По литературе нам задали написать сочинение на тему: "Красота. Как ты ее понимаешь?"
Я долго думала. Помог тюльпан, уже засохший, что подарила мне тетя Рая на день рождения. Мое сочинение вывесили на доске объявлений, и все его читали. Рядом висело сочинение Женьки Поповой. Писать о своем сочинении не хочется, а вот Женькино хочу пересказать:

"Как я понимаю красоту? Вот падает с неба снежинка. Она лежит у меня на рукавичке, и я ее рассматриваю. Какая она узорчатая, словно крошечная салфеточка, которую может связать моя бабушка. Снежинка растает, а салфеточка или подзор, что сяжет моя бабушка, будет жить, служить людям. Потом придут другие и тоже что-то сделают, создадут. Скоро весна, зацветут сады. Земля покроется зеленью и цветами. Моя мама срисует их на ткани. Она была художницей на фабрике, где делают ситцы. Немцы сожгли нашу "Пролетарку", а люди ее восстанавливают. Мы еще будем носить красивые яркие платья. Только сначала надо разгомить немецких захватчиков, уничтожить Гитлера, главного фашиста. Вернется папа и построит новый дом, еще лучше того, что сожгли фашисты.

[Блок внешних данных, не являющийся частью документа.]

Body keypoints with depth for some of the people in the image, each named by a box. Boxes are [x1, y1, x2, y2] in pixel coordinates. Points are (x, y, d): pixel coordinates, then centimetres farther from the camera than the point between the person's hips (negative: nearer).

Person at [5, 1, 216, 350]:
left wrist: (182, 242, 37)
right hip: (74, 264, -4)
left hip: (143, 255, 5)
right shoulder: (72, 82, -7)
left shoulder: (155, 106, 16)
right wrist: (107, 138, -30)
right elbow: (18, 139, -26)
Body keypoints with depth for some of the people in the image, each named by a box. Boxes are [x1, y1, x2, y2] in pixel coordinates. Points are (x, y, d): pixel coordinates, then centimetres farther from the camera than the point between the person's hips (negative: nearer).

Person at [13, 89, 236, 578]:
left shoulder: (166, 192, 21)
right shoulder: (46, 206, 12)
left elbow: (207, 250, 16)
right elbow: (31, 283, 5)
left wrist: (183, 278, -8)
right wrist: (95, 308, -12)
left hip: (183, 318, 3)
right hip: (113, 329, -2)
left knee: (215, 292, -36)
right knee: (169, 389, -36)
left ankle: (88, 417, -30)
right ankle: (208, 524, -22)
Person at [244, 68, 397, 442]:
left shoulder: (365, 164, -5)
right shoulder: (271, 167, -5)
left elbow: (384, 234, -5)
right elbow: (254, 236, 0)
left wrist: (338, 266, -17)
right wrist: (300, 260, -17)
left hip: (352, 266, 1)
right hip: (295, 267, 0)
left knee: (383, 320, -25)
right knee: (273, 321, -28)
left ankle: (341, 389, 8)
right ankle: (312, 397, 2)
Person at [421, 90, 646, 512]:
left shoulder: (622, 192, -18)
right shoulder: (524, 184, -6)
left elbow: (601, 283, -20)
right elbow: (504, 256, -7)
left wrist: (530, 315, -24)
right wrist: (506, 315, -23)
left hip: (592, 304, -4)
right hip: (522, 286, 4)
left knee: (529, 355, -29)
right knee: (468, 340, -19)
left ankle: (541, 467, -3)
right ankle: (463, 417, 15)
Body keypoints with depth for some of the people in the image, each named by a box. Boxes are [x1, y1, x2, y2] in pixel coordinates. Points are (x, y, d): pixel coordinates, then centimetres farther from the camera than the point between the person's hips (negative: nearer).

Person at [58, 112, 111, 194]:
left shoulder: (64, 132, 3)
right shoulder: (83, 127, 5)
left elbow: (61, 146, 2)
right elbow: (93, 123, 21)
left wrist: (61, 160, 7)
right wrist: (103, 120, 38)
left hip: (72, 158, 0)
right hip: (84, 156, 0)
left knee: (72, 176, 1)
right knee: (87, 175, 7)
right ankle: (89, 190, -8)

Ты только, папа, вернись! Вернитесь все, кто еще живой! Совсем нехорошо, когда люди плачут. От слез они делаются некрасивыми и старыми".

 

ПОБЕДА

   Какое яркое апрельское солнце! Как радостно на душе. Я иду по Заволжью, шагаю прямо по шпалам.

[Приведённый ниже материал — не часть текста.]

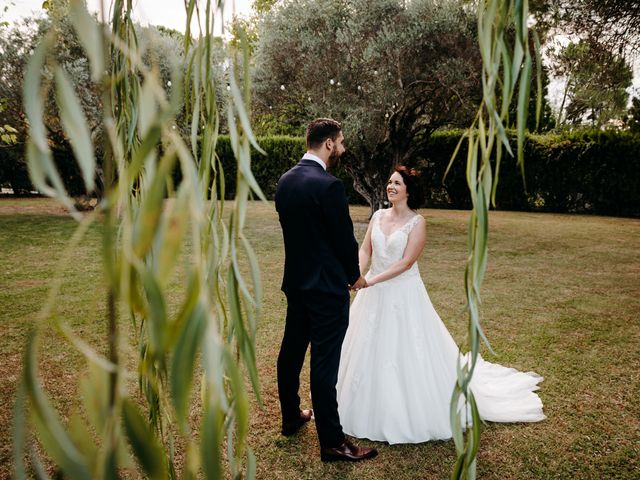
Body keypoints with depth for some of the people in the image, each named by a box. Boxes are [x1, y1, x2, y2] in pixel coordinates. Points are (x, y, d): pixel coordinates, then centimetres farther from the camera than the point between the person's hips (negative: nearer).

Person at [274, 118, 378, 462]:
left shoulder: (285, 180, 5)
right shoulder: (328, 185, -20)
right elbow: (344, 237, -15)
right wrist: (354, 275, 3)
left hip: (295, 282, 9)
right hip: (327, 287, -8)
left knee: (291, 351, 19)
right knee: (324, 364, -1)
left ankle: (291, 417, 37)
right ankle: (332, 443, 12)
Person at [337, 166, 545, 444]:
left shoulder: (416, 222, -11)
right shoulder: (378, 216, 5)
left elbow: (405, 262, -18)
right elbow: (365, 250, 2)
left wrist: (371, 281, -24)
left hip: (404, 295, -6)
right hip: (375, 295, 6)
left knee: (406, 352, 3)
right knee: (370, 350, 15)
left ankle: (409, 415, 24)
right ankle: (372, 409, 35)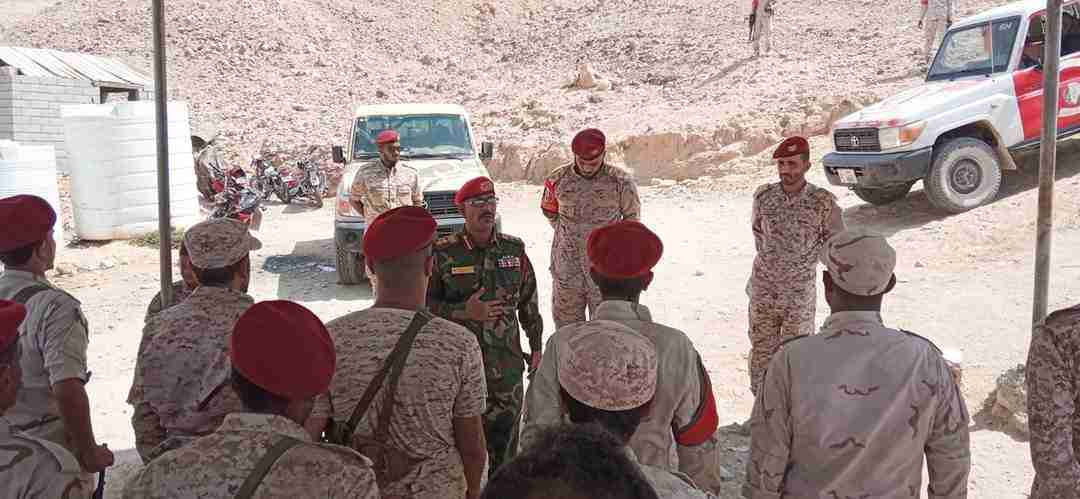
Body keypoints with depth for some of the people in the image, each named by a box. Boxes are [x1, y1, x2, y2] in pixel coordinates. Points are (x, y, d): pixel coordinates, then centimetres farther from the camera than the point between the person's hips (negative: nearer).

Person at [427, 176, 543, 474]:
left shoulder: (515, 249, 3)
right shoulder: (443, 253, -7)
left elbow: (529, 302, 11)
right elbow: (423, 304, -6)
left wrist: (536, 347, 13)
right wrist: (464, 312, -19)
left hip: (507, 366, 3)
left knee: (505, 434, 12)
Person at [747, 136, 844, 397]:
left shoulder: (823, 202, -13)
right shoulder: (763, 196, -4)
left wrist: (805, 263, -2)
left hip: (800, 294, -2)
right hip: (763, 291, 2)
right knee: (761, 351, 13)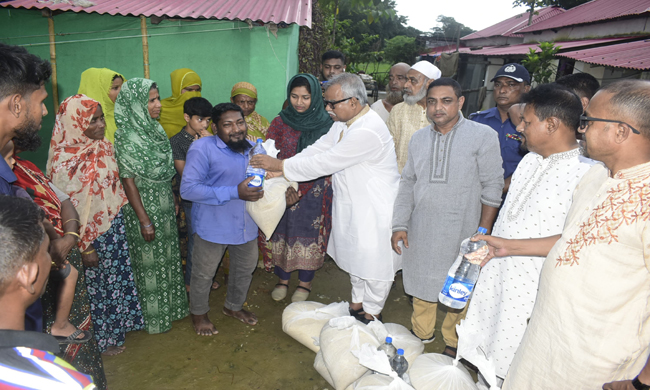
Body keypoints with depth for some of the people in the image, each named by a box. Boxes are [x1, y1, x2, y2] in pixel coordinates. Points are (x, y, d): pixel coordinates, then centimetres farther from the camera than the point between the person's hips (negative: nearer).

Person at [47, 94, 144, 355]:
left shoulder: (103, 148, 0)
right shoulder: (65, 160, -21)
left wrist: (120, 223, 13)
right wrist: (85, 247, -16)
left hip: (114, 228, 7)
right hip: (90, 235, -7)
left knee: (117, 277, 21)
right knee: (97, 284, 12)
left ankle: (117, 324, 43)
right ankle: (102, 338, 33)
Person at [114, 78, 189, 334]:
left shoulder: (154, 129, 6)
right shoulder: (126, 137, -18)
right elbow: (128, 180, -18)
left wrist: (174, 199, 13)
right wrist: (144, 220, -19)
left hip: (165, 207, 8)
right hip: (145, 209, -7)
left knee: (167, 256, 18)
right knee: (149, 261, 7)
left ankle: (169, 306, 36)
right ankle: (153, 316, 24)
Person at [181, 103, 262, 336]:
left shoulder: (251, 148, 5)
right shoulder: (203, 148, -17)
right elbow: (188, 189, -25)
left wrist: (258, 191, -5)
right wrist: (234, 192, -29)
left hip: (246, 224, 6)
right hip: (213, 226, -6)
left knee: (245, 269, 22)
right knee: (204, 274, 12)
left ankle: (233, 307, 49)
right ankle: (198, 313, 41)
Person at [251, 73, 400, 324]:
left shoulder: (368, 132, -30)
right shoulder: (344, 122, 2)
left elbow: (324, 162, -28)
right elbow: (318, 148, 2)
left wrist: (281, 166, -20)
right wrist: (281, 168, -10)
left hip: (375, 210, -9)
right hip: (351, 206, 9)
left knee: (374, 264, 9)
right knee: (355, 258, 23)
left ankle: (372, 313, 31)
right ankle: (357, 304, 43)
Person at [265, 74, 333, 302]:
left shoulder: (325, 124, -4)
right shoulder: (280, 122, 0)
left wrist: (300, 191, -14)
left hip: (314, 191, -1)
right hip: (283, 191, 2)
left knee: (309, 232, 8)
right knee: (283, 231, 10)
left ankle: (305, 282, 29)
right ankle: (282, 279, 31)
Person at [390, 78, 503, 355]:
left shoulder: (483, 136, -6)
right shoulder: (419, 138, 7)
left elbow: (492, 187, -5)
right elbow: (407, 183, 10)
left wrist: (483, 232, -8)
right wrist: (400, 225, 4)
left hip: (461, 232, -4)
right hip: (420, 231, 4)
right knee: (421, 282, 15)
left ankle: (453, 342, 30)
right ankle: (421, 333, 37)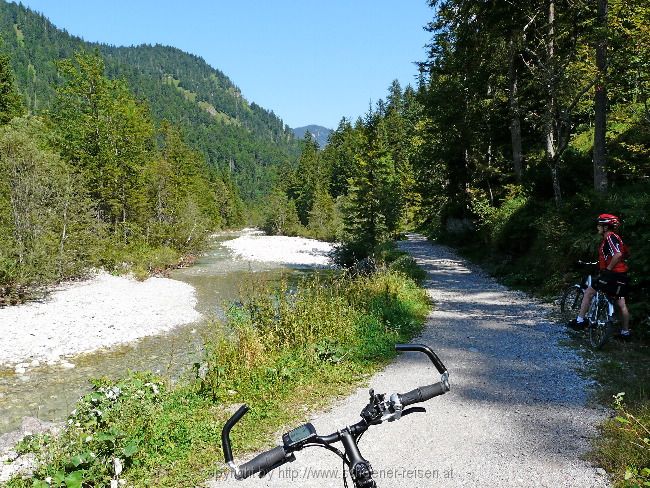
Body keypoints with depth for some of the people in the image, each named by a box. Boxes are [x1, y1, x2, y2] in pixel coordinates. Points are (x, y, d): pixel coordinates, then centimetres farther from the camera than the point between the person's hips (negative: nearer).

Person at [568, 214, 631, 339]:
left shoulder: (610, 237, -13)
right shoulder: (613, 237, 18)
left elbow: (618, 254, -27)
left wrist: (608, 269, -18)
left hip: (612, 274, -10)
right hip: (622, 275, 10)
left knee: (588, 292, 0)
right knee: (621, 304, 13)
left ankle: (579, 321, 1)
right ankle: (625, 332, 20)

    — Эй! — кричит солдат. — Не видишь? Давай в сторону!
   Я сворачиваю на тротуар. На улице трамвайные пути ремонтируют немецкие военнопленные. Фрицы укладывают на землю просмоленные шпалы. Я смотрю и удивляюсь: обычные люди! И носы без выворотов как на плакатах. Вот только ботинки на толстой деревяшке.
    — Горе-победители, — ворчит старый дед, которого обгоняю. — Работайте, работайте! Душегубцы!

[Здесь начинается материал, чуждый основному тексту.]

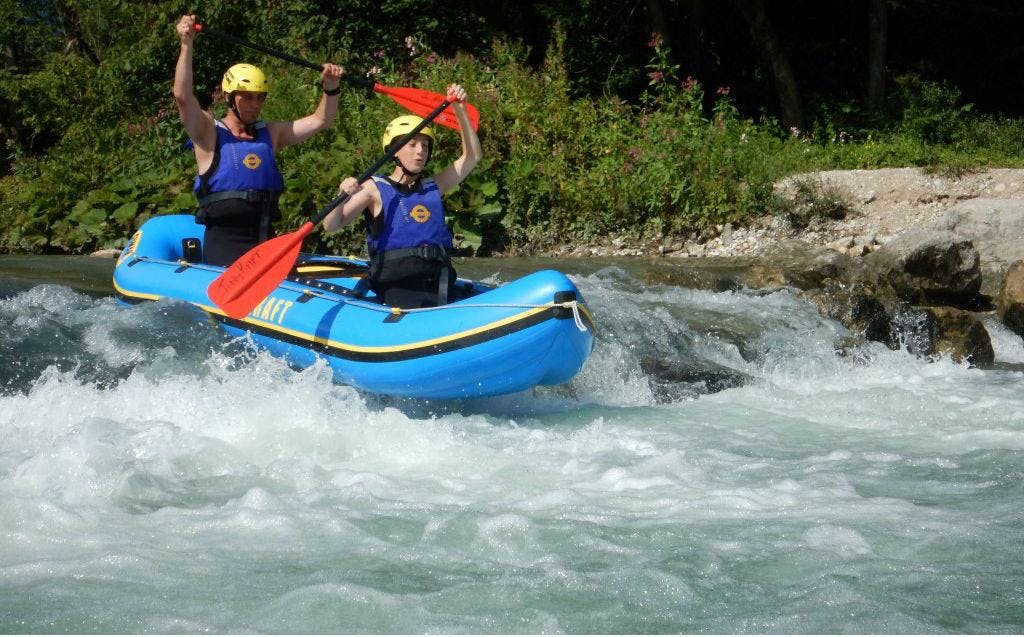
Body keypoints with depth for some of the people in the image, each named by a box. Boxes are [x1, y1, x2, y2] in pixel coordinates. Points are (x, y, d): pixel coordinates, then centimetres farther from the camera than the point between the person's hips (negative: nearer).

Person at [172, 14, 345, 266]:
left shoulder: (270, 134, 16)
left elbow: (320, 120, 18)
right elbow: (182, 95, -14)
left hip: (266, 241, 5)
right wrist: (186, 45, -20)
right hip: (224, 243, -5)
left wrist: (331, 89, 1)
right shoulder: (210, 133, 1)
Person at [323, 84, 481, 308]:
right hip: (397, 287, -6)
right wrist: (342, 196, -20)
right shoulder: (375, 189, 7)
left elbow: (472, 155, 22)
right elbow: (331, 226, 0)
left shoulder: (432, 188, 21)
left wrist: (460, 110, 13)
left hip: (439, 284, 6)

    Я уже не думаю ни о немцах, ремонтирующих пути, ни о самих трамвайных путях. Я думаю о комсомольском билете, который крепко держу левой рукой за пазухой. “Как здорово! Я — комсомолка!” — шагаю по запитой солнцем улице. Чувство уважения к самой себе переполняет мое сердце. В райкоме ВЛКСМ мне только что вручили комсомольский билет.
    А потом был май. Все знали, что скоро войне конец. Но известие о победе пришло все равно неожиданно. Ранним солнечным утром поднялась суматоха. Незнакомые люди, как родные, прямо на улице обнимались и плакали. Мы, будто сумасшедшие, носились от дома к дому, стучали по ставням, по стенам, по дверям и воротам, кричали:
     — ПОБЕДА! ПОБЕДА! ПОБЕДА! По-бе-да-а-а!